= Oreke Mosheshe =

Oreke Mosheshe is a British actress, TV presenter, blogger and model.

==Background==

Oreke graduated from Brunel University with a degree in management and law - modelling part-time to pay the bills. With a job in business development lined up, Oreke decided to take a year off after university 'to see the world'. She only got as far as her native North London however, as she was approached by publicity guru Camilla Storey to take up acting full-time. Oreke also studied drama at college, and the Meisner technique with Scott Williams at the Impulse school of acting.

==Career==

Oreke has appeared in several BBC, ITV and Channel 4 productions. She can also be seen at the end of the year in British comedy 'rabbit fever' which has been voted best British comedy of the year by Toby Young (Tatler.)
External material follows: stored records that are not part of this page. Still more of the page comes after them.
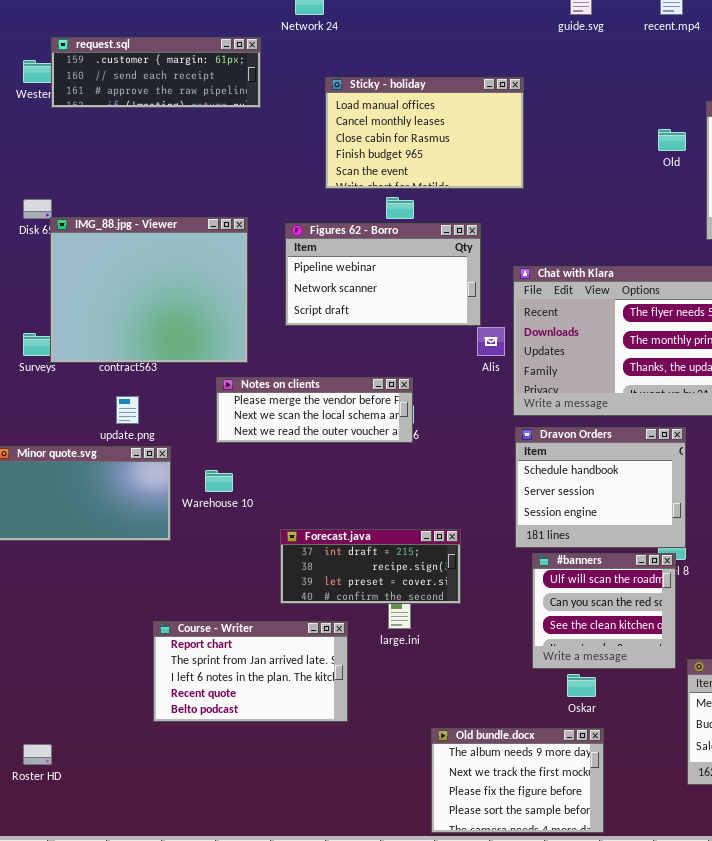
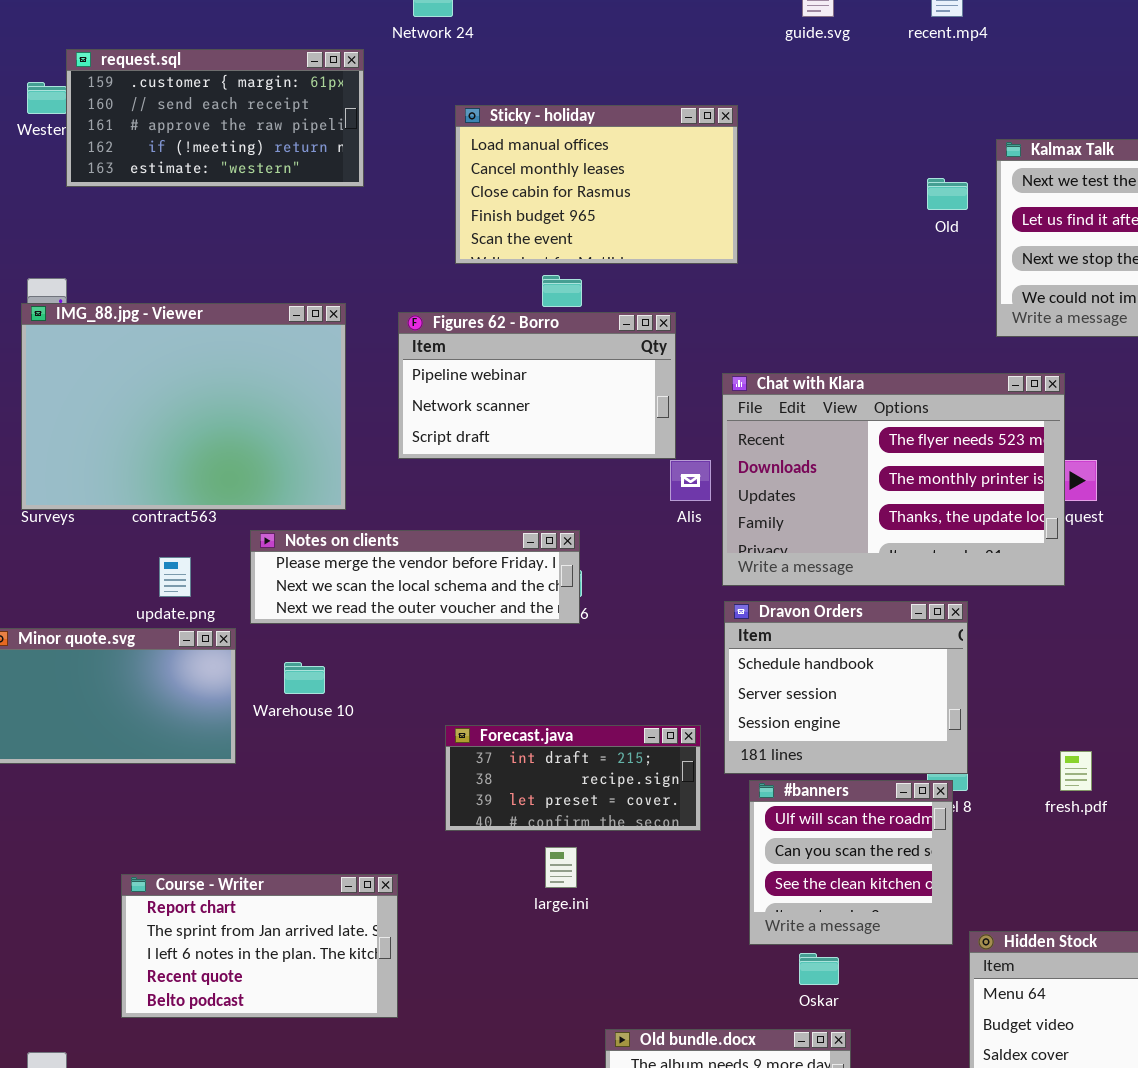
request.sql: [51,37,261,108] -> [66,49,364,187], resized
IMG_88.jpg - Viewer: [50,217,248,363] -> [21,303,346,510], resized
Notes on clients: [216,377,413,443] -> [250,530,580,624], resized
Forecast.java: [280,529,461,604] -> [445,725,701,831], moved
Course - Writer: [153,621,348,722] -> [121,874,398,1018], moved

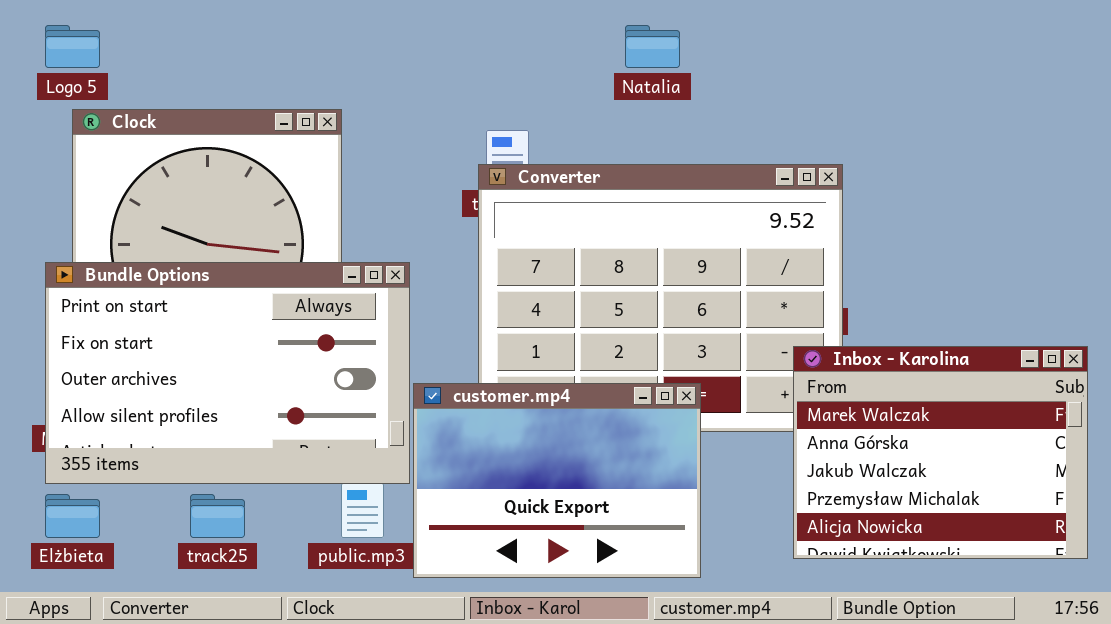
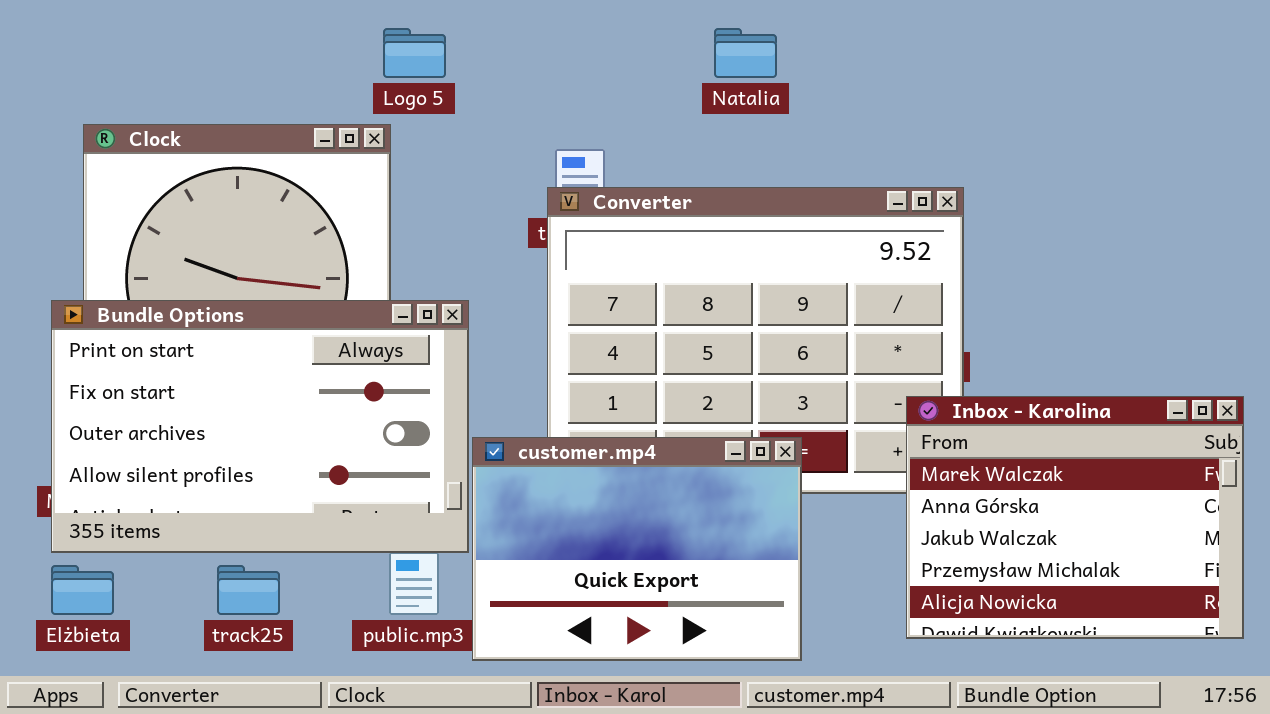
Logo 5: [45,25,100,68] -> [383,28,446,78], moved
Oreke has featured alongside various British actors such as the late Sir John Mills, Lesley Sharp and James Nesbitt as well as Hollywood actors such as Ray Liotta. Her acting roles have taken her to Africa where she guest appeared in popular soap 'Sun City'.

Oreke has modelled for various fashion houses including Matthew Williamson, Vivienne Westwood, Armani and Joseph. She was the face of T-Mobile Web 'n' Walk campaign and has starred in the international Star beer campaign.
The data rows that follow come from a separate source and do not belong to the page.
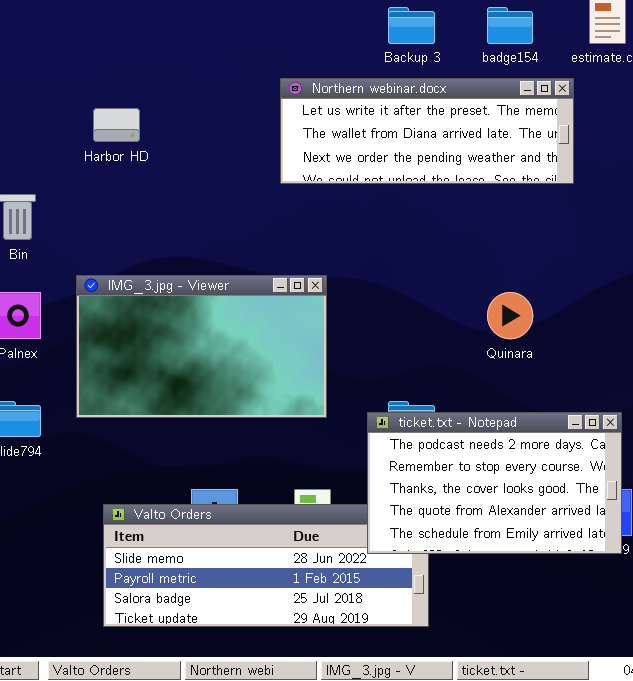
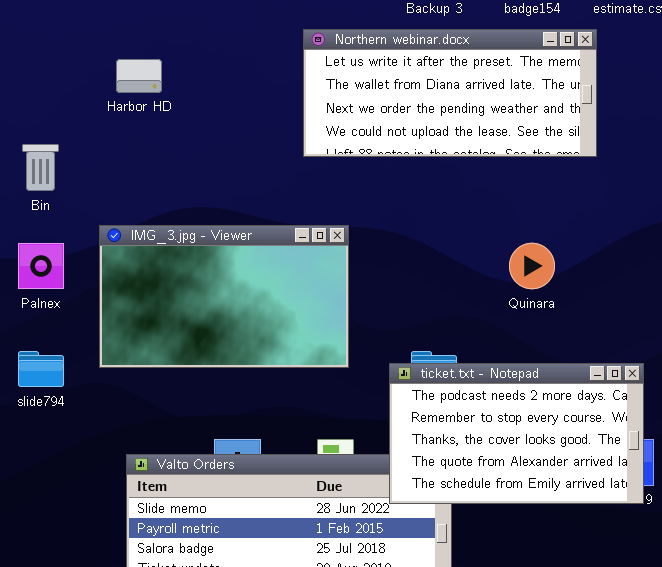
Northern webinar.docx: [280,78,574,184] -> [303,29,597,157], resized

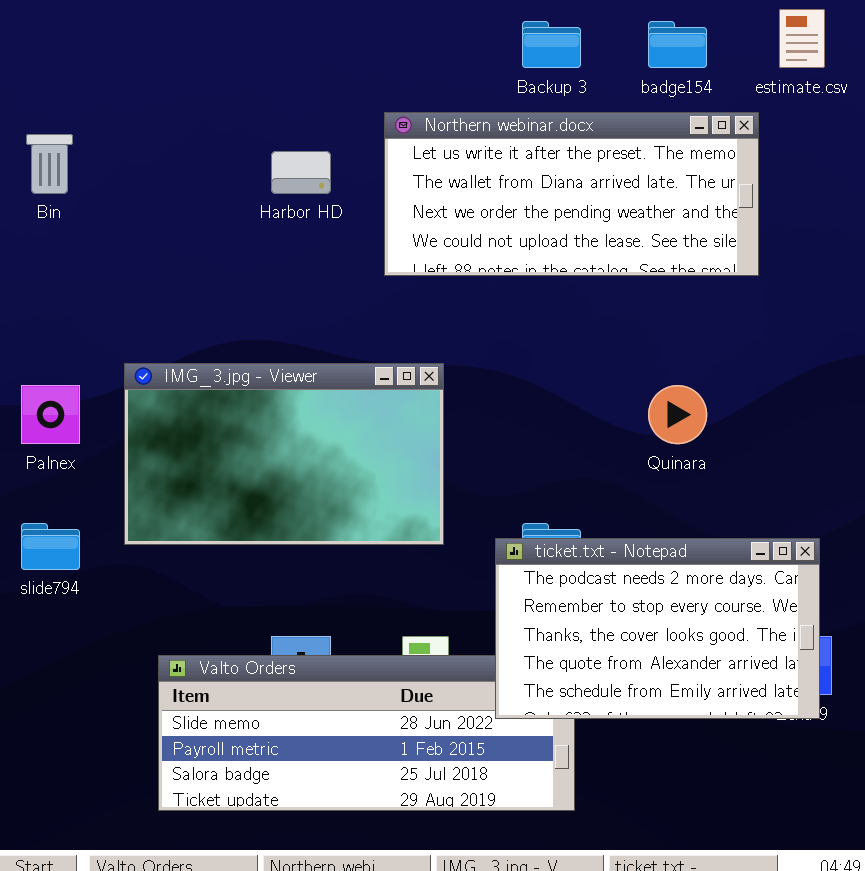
Harbor HD: [116,59,162,93] -> [271,151,331,194], moved
Bin: [22,144,59,191] -> [26,134,73,194], moved

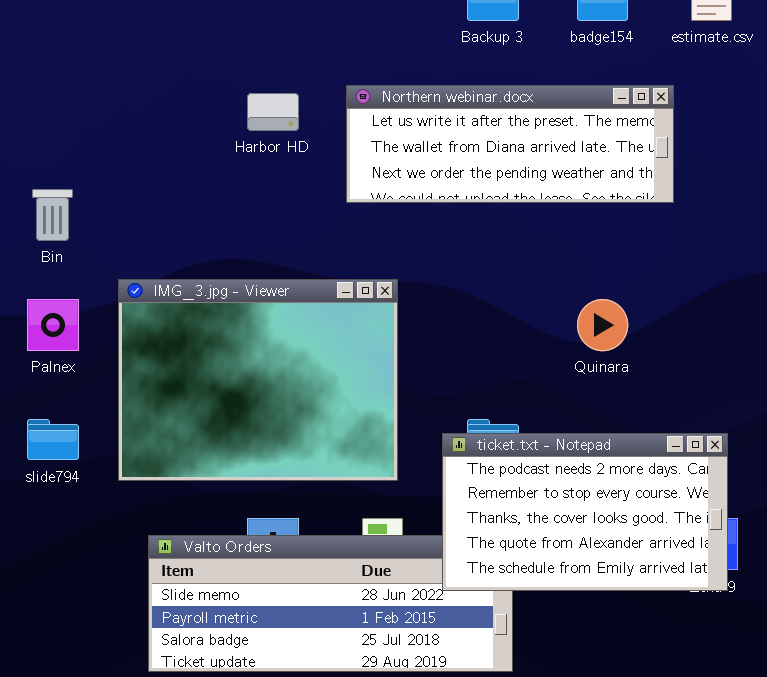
Northern webinar.docx: [384,112,759,276] -> [346,85,674,203], resized
Bin: [26,134,73,194] -> [32,189,73,241], moved
IMG_3.jpg - Viewer: [124,363,444,545] -> [118,279,398,481], resized

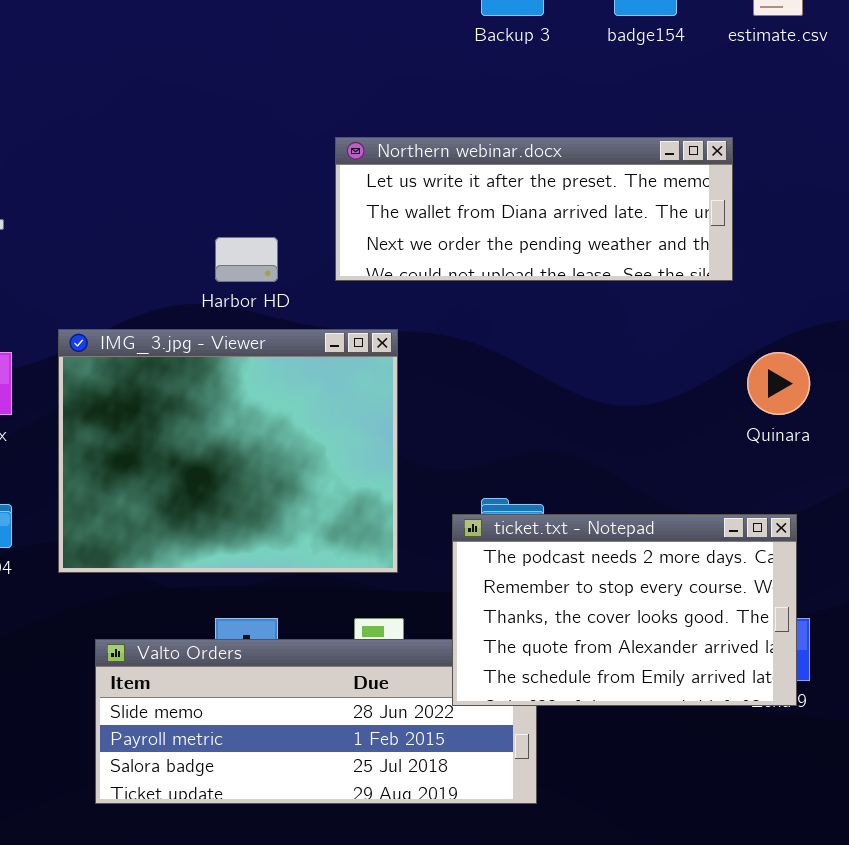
Northern webinar.docx: [346,85,674,203] -> [335,137,733,281], moved
Harbor HD: [247,93,299,131] -> [215,237,278,282], moved
Quinara: [577,299,628,351] -> [747,352,810,415], moved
Oreke can be seen in several commercials ranging from high fashion to playing a young mum in a Huggies international campaign.

===Film credits===

- Lights2 - Action Hero, The Shadow (with Marcus Dillistone and Sir John Mills)
- Lights2; Return of The Shadow - Action Hero, The Shadow, sequel (with Marcus Dillistone and John Quentin)
- Revolver - Foxy: Dancer (with Guy Ritchie)
- Planespotting - Nkechi: Prisoner (with Chris Menaul and Francis Hopkinson Granada)
- Rabbit Fever - Rude Girl
- Double O - Lola: Secret Agent
- Johnny English - (with Rowan Atkinson and Peter Howitt)

===Television acting===

- The Lenny Henry Show - Model/Singer (BBC Television)
- 20 Things To Do Before You're 30 - Sarah (BBC Television)

===Television presenting===

- Live Roulette TV - Sky digital channel 847
- Hawaiian Tropics 2004 - International, E Channel
- Grab-a-Grand Game Show - Skytele Media
- Hawaiian Tropics International - E! Entertainment Channel
- Psychic Interactive Show - Skytele Media
- Spin and Win - Hollywood TV

===Commercial modelling===

- Africa Kicks - (BBC Television)
- Top of the Pops - (BBC Television)
- KFC
- Orange Mobile
- Nestle

===Theatre===

- Round and Round - Wrote and Directed
- The End - Solin Woman Show
- Cabaret - Charity Tour

===Modelling===

- Catwalk, House of Fraser
- Skin Care/ Fashion, GMTV
- Showroom, Armani Collective club 21
- Product Launch/Campaign, PlayStation
- Mathew Williamson, London Fashion Week
- Showroom, Vivienne Westwood
- Showroom, Joseph

===Music videos===

- Appleton - "Fantasy"
- Million Dan - "Dogs And Sledges"
- So Solid Crew - "Rid Wid Us"
- Adam F And Li'l Mo - "Where's My…"
- t.A.T.u. - "Not Gonna Get Us"

==Qualifications==

- Scott Williams Impulse School of Acting (London)
- Ravenscroft College - Three years Theatre Studies
- RADA “Unarmed combat course” Led by Bret Young
- BBC Intensive Presenting course

==Miscellaneous==

In 2006, Oreke came fifth in the Miss Great Britain contest.